I almost out-biked Neal. He was not a very good cyclist, but he always managed to keep me behind him. He mentioned something about the way Soviet apartments were built, workers and all. I thought he thought I was interested. Frankly I was just looking for things to listen to other than the silence. Neal's went on and on and my wheels went on and on, on and on, on and on, like a cassette tape playing on a deck.

I was reminded of baked earth again. Perhaps because the ground was heating up. I wondered if I would to become a piece of baked earth like the doll face my mother brought from Turkey. Or maybe not. I still suspected the doll face actually came from a souvenir shop because, despite of my limited knowledge of the earth, I knew that real baked earth would at least smell like the earth instead of cheap polyester kaftan. The ground was becoming hotter and hotter, as if someone wanted to blow up the place from beneath. Neal said we should get as far away from the dock as possible.

Neal and I stopped in front of a building with transparent plastic which, I thought, constructed an exterior resembling a kindergarten. I followed Neal into the kindergarten (I verified it to be really a kindergarten); the ground was heating up again, wherever we stepped on felt soft and hot like lava.

"We might die here," I said.

My declaration was a jejune effort in communicating my fear. Neal climbed up the stairs and had a look of an aging sultan on his face (what I imagined his face to be because I was behind him), weary of reality and weary of the next step. The staircase melted beneath my feet like toffee slumping into a blob –slowly, gently, releasing the piercing sweetness on one tastebud at a time –hanging my life (which sounded like the only thing at stake here) by the gravel one tread at a time.
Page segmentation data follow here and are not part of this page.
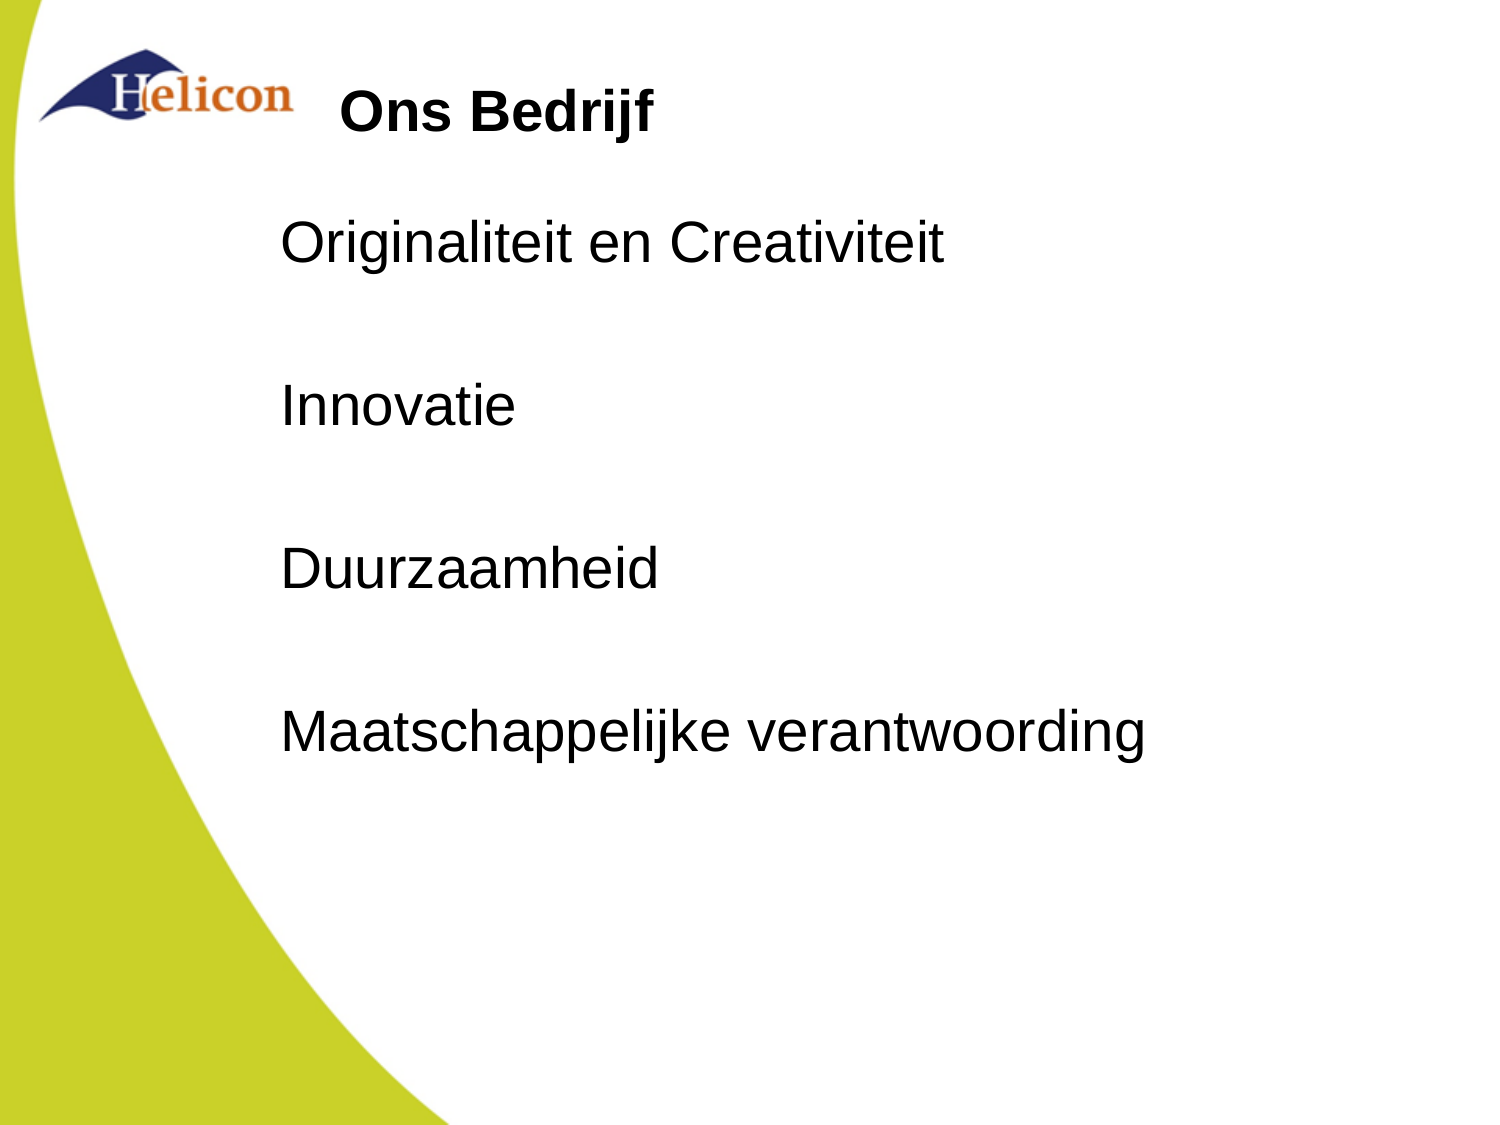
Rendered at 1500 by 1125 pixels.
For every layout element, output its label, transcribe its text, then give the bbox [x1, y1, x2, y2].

title Ons Bedrijf [324, 54, 1415, 161]
picture [0, 0, 1500, 1125]
list Originaliteit en Creativiteit Innovatie Duurzaamheid Maatschappelijke verantwoording [265, 196, 1425, 1005]
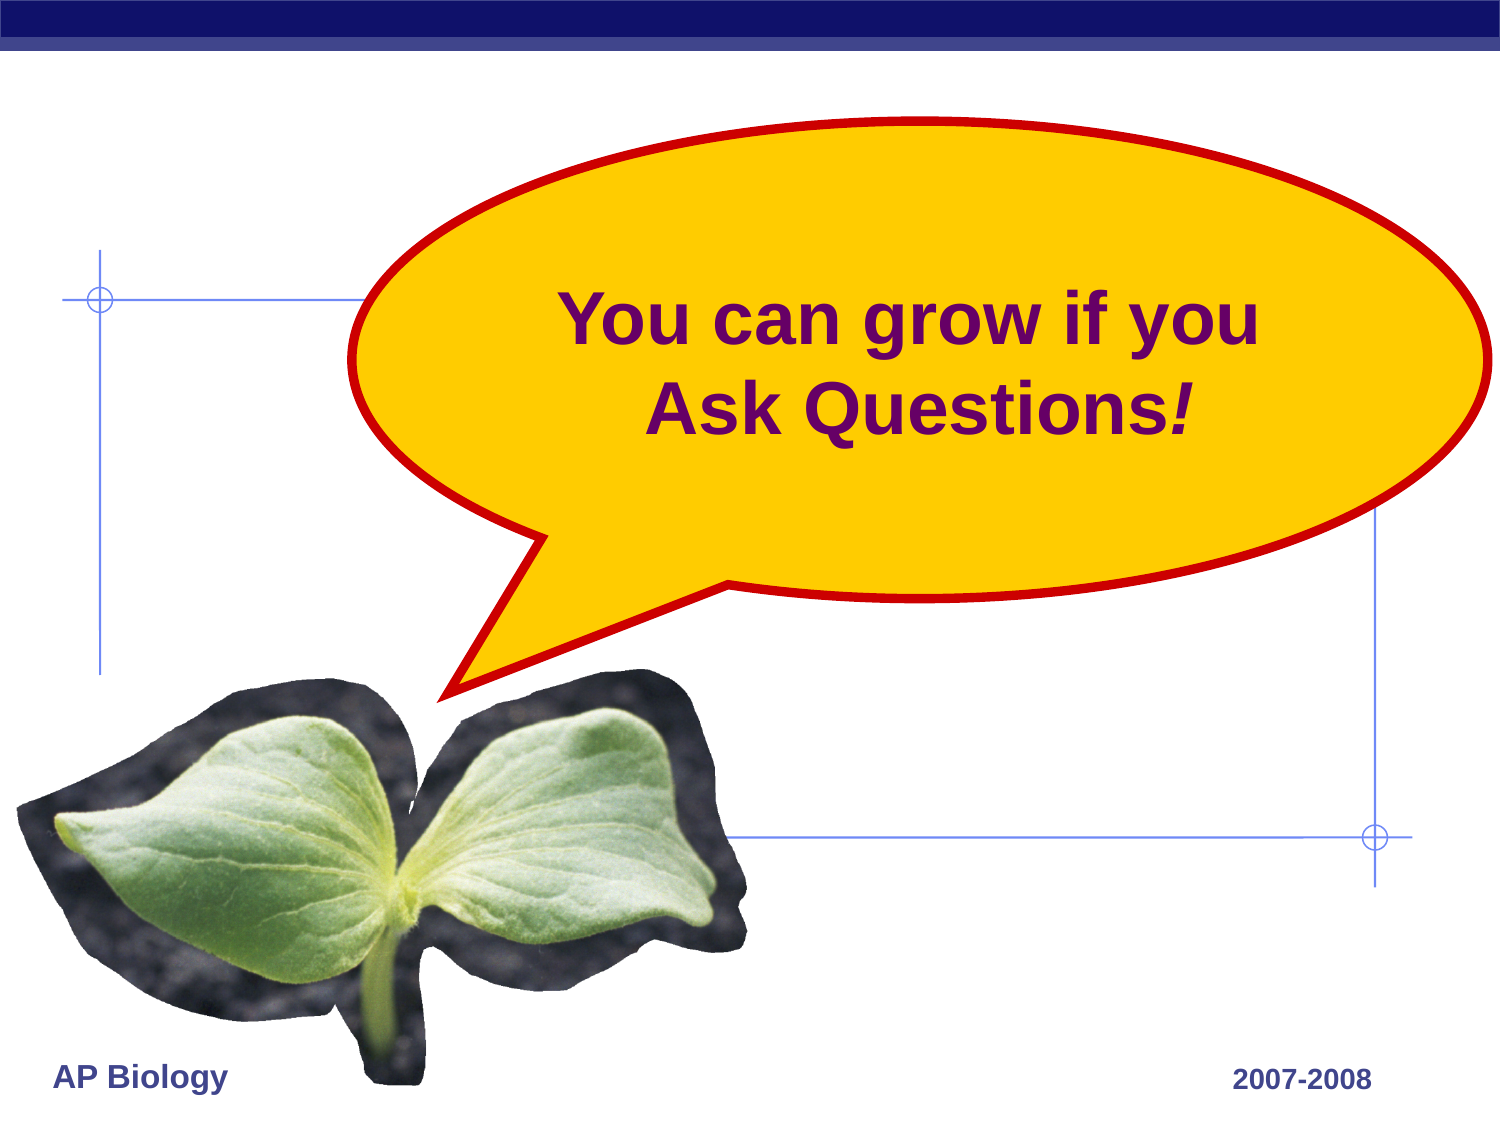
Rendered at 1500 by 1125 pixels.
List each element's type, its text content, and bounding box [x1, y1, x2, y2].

slide_number 2007-2008 [1137, 1027, 1388, 1103]
text_box You can grow if you Ask Questions! [351, 121, 1488, 666]
picture [15, 667, 749, 1087]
I –it seemed –could end here. The stairway extended upward in one flight and Neal and I followed its end without stopping. I was convinced that I would not miss anything by fast-forwarding to my death.

Of course Neal killed me; there was nobody else here who could have done it. He killed me, with the heat and with his patience, with the tired gray of asphalt and suffocating cage of plastic, with knowing how close I was to leaving the jungle behind.

Of course the police would not find Neal, there was no motive, save for the nail mark on his arm. But that, I supposed, too, like the buildings and the dock and the staircase, had melted away, along with the disappearance of faubourg and my life.